Sunday 23 December 2018

Throughput | Reaching 250 requests per second

In this post we look at how the throughput of my data visualization web application was improved to 267 requests per second in this iteration. This is a significant improvement with additional caching and application architecture modifications. Note that this new throughput is for the web application with a lot more functionalities like language support, machine learning models etc.

New throughput on load test: 267 request per second

Background

Previous JMeter test results with load balanced deployment and model caching is here. The same load test is used again to see the improvement.


The load balanced architecture is described here.

JMeter test results with new throughput
 
JMeter Response time Graph is shown below.



JMeter Graph results is shown below.



Techniques so far and modifications applied

The previous caching technique focused on avoiding database hits. 

That employed a Django model based custom caching library. In addition to that, it also marked static files like js and images with down stream cache-control so that the browser does not download them each time. 

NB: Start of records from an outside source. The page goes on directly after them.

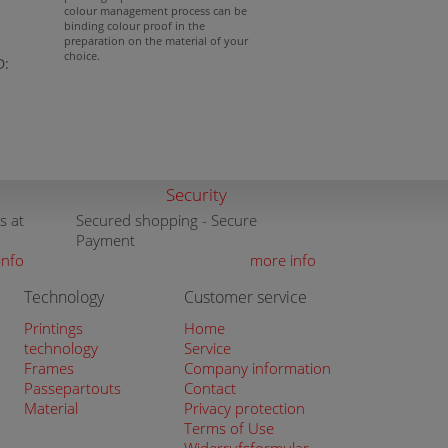
colour management process can be
binding colour proof in the
preparation on the material of your
choice.
D:
Security
s at
Secured shopping - Secure
Payment
info
more info
Technology
Customer service
Printings
Home
technology
Service
Frames
Company information
Passepartouts
Contact
Material
Privacy protection
Terms of Use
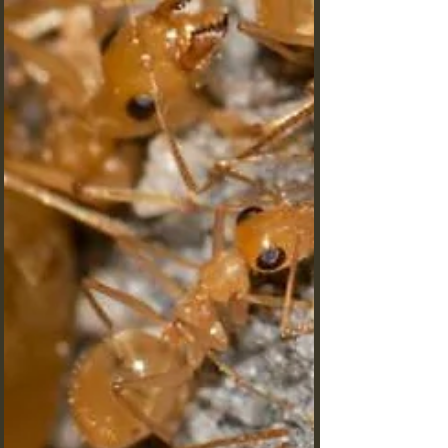
hearing ability challenges everything we know
about sound perception.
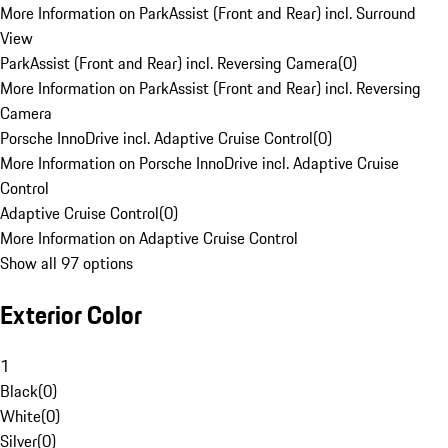
More Information on ParkAssist (Front and Rear) incl. Surround
View
ParkAssist (Front and Rear) incl. Reversing Camera
(
0
)
More Information on ParkAssist (Front and Rear) incl. Reversing
Camera
Porsche InnoDrive incl. Adaptive Cruise Control
(
0
)
More Information on Porsche InnoDrive incl. Adaptive Cruise
Control
Adaptive Cruise Control
(
0
)
More Information on Adaptive Cruise Control
Show all 97 options
Exterior Color
1
Black
(
0
)
White
(
0
)
Silver
(
0
)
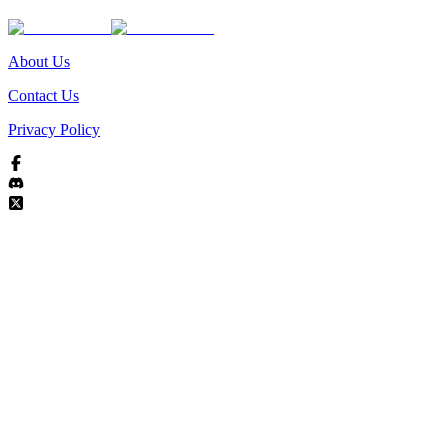
About Us
Contact Us
Privacy Policy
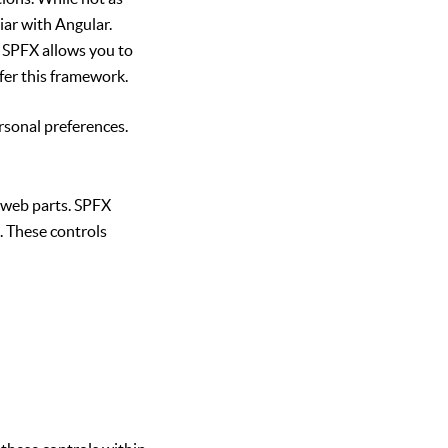
iar with Angular.
y. SPFX allows you to
fer this framework.
rsonal preferences.
 web parts. SPFX
. These controls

That far that is good. However

1) With the application there are a couple of scopes from improvement especially since a set of new features have been added among which language support is prominent. The Django application builds HTML templates to provision to clients. This includes all the html templates like navigation bar, user profile templates and page footer templates. Some template contents have to change based on say time, user, user language etc. However most templates once they have been generated based on one or more of the above can remain same and be reused. That's where template fragment caching comes in. A few things that can trip if not understood are
  • The gain from a single template fragment being cached is tiny. The return on investing in caching templates will only show as the number of concurrent requests on the application go up.
  • Also, locality of cache matters for template fragments. The savings to be made on time is small on each request. So even having to go to a cache on a different host will cost more than just building the template!. This mandates a local cache and is a modification to the architecture.
2) Each view generates a response based on the request. For most requests the response is the same. For example, the response to a request for getting 'Word counts for www.cnn.com at 3 PM on 25 Dec 2018' is going to be the same. Such views need to be identified and cached. This helps with improving throughput.

3) Finally, one physical aspect of your deployment that can affect performance is thermal throttling of CPUs. It is a good idea to check this too.